Assignment
Set down the material exactly as given, please, from its first line through the line that includes "text [236, 1401, 1063, 1487]".
··· Information ···
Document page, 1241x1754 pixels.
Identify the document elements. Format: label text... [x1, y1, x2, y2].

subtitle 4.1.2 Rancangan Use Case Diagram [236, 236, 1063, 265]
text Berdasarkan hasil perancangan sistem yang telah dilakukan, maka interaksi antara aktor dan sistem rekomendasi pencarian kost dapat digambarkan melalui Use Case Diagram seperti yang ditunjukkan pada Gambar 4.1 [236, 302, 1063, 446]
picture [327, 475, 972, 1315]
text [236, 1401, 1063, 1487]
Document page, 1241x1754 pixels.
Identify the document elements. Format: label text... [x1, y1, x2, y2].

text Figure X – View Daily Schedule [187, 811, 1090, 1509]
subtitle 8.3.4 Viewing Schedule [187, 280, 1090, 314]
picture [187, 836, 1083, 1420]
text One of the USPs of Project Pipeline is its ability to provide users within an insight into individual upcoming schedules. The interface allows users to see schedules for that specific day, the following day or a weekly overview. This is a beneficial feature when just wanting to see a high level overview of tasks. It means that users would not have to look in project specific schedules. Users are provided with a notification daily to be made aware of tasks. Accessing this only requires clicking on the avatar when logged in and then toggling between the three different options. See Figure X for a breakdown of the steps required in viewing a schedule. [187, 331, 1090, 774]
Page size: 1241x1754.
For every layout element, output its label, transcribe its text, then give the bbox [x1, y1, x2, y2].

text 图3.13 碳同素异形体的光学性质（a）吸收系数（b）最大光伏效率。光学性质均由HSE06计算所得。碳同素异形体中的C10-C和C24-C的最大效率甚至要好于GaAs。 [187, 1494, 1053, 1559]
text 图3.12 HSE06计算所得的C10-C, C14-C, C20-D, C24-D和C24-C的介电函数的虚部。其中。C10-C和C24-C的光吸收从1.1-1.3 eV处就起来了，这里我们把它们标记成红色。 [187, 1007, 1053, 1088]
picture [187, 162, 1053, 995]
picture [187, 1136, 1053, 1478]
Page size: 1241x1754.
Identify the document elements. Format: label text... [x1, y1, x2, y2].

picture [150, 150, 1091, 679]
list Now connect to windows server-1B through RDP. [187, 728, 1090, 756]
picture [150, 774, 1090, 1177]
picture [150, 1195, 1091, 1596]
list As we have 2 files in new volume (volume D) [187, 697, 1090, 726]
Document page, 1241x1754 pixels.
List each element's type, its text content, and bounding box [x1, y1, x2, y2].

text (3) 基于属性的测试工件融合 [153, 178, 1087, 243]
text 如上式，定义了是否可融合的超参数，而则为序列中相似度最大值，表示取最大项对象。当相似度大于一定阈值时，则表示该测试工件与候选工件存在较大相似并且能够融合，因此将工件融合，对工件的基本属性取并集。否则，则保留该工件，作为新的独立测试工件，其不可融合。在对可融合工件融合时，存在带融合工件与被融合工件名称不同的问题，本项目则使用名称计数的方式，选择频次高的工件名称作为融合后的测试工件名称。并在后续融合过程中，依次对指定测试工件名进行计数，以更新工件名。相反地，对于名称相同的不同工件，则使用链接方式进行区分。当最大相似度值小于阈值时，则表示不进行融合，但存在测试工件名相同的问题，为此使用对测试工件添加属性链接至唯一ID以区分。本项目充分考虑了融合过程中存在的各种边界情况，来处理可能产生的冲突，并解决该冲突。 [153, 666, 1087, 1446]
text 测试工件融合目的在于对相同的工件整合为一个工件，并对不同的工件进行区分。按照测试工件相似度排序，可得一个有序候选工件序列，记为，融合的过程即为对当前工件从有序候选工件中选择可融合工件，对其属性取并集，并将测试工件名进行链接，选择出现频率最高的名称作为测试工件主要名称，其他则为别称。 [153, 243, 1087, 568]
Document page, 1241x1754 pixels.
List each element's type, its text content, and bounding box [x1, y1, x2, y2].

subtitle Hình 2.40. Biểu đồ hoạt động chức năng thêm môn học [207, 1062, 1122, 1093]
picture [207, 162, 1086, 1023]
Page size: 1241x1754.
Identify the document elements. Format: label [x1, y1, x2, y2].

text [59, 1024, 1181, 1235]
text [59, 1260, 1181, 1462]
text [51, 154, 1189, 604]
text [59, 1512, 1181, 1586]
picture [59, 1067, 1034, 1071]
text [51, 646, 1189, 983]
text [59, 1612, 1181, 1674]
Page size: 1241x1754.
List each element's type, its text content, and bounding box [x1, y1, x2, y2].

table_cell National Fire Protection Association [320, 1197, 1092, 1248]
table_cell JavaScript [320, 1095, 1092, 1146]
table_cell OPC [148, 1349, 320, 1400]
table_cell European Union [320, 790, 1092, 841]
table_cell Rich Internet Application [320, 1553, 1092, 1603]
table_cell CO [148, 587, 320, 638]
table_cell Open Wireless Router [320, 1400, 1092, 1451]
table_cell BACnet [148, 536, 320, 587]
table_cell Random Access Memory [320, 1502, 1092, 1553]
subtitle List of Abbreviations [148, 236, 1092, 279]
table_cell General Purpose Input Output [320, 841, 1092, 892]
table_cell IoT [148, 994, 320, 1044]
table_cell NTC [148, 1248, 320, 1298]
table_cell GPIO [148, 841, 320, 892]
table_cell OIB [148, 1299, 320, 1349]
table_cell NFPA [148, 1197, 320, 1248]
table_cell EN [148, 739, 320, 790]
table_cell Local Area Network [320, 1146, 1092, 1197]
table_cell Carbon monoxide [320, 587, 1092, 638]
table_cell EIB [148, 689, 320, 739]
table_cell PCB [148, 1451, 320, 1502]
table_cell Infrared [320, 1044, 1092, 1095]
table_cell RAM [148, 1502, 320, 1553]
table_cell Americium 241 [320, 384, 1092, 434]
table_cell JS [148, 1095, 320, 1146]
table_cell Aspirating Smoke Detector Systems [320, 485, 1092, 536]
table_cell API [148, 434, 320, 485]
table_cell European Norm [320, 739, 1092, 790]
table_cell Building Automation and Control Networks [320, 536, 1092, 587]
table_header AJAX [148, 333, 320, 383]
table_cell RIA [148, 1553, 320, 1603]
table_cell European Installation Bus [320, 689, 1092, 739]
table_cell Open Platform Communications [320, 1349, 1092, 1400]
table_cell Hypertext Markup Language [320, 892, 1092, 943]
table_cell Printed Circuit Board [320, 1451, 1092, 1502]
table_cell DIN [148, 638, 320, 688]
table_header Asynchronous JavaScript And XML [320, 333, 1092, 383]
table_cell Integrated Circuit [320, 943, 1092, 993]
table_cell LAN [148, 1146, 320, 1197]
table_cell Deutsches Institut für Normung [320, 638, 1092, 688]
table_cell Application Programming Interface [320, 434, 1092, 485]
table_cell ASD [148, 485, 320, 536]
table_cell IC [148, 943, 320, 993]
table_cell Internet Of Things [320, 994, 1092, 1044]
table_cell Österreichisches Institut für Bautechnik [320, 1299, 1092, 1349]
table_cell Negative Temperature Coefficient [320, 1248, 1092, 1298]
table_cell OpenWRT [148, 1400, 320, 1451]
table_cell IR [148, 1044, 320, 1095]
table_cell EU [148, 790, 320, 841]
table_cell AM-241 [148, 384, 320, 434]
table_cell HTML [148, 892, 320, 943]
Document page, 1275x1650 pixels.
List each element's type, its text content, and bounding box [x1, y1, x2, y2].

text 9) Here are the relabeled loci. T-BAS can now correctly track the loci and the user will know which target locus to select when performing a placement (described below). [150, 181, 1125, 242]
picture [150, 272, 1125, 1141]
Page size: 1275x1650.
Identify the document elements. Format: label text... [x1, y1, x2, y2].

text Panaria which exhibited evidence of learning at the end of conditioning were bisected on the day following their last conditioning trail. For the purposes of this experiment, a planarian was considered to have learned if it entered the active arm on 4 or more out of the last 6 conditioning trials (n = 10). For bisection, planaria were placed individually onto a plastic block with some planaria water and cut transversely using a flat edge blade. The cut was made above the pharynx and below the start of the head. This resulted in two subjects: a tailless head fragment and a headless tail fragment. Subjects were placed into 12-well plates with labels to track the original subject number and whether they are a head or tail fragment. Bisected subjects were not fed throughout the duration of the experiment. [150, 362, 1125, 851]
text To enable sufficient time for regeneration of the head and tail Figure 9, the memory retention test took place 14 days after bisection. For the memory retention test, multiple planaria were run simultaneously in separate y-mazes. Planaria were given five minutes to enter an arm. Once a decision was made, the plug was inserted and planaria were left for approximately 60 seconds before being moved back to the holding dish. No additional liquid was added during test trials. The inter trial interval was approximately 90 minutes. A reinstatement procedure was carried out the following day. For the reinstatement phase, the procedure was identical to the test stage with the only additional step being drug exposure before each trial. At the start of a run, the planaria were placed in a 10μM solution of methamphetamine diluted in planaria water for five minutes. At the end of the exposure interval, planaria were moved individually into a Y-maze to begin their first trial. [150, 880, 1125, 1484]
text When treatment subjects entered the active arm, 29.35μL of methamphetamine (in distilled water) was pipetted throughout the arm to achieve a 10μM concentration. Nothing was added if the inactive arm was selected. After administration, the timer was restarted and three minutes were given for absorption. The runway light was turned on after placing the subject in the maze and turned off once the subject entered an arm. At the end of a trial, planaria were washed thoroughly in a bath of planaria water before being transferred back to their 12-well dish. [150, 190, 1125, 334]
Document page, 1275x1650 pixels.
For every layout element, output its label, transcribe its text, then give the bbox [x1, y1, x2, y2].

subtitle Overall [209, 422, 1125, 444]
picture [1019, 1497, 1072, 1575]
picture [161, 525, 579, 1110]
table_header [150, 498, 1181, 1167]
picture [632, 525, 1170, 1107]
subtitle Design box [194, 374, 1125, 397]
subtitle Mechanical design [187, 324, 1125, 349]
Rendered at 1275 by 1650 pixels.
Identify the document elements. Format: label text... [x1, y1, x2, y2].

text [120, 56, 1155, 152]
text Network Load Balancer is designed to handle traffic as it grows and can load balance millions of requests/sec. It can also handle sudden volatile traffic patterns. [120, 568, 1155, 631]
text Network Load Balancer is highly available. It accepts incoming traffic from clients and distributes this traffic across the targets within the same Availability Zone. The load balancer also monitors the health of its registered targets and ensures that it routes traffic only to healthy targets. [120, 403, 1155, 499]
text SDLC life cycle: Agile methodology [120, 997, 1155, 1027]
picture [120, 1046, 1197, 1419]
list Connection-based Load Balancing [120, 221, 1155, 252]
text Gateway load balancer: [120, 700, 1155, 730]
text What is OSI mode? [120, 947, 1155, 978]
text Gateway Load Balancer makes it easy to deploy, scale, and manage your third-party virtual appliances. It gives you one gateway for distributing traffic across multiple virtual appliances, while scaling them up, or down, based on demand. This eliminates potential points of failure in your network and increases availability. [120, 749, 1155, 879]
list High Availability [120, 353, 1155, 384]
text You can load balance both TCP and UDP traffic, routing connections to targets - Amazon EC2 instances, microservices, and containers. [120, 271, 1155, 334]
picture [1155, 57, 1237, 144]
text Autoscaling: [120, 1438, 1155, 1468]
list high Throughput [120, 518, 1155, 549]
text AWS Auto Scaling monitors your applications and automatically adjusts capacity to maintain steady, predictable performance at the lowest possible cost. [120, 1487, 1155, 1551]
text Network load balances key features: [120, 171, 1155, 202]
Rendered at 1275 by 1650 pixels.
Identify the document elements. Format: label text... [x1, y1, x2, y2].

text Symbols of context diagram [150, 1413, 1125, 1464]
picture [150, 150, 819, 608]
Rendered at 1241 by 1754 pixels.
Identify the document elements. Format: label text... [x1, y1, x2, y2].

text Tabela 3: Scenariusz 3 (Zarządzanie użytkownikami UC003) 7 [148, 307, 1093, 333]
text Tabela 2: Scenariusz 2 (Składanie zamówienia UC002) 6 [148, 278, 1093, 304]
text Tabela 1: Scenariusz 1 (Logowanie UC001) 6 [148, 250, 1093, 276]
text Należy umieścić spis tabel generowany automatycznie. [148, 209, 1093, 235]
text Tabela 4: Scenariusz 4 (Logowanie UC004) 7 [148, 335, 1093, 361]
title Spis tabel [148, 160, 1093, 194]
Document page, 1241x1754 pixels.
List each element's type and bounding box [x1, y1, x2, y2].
···
Response for this exercise
Document page, 1241x1754 pixels.
Identify the document elements. Format: label text... [x1, y1, x2, y2].

subtitle 4.1.2 Rancangan Use Case Diagram [236, 236, 1063, 265]
text Berdasarkan hasil perancangan sistem yang telah dilakukan, maka interaksi antara aktor dan sistem rekomendasi pencarian kost dapat digambarkan melalui Use Case Diagram seperti yang ditunjukkan pada Gambar 4.1 [236, 302, 1063, 446]
picture [327, 475, 972, 1315]
text [236, 1401, 1063, 1487]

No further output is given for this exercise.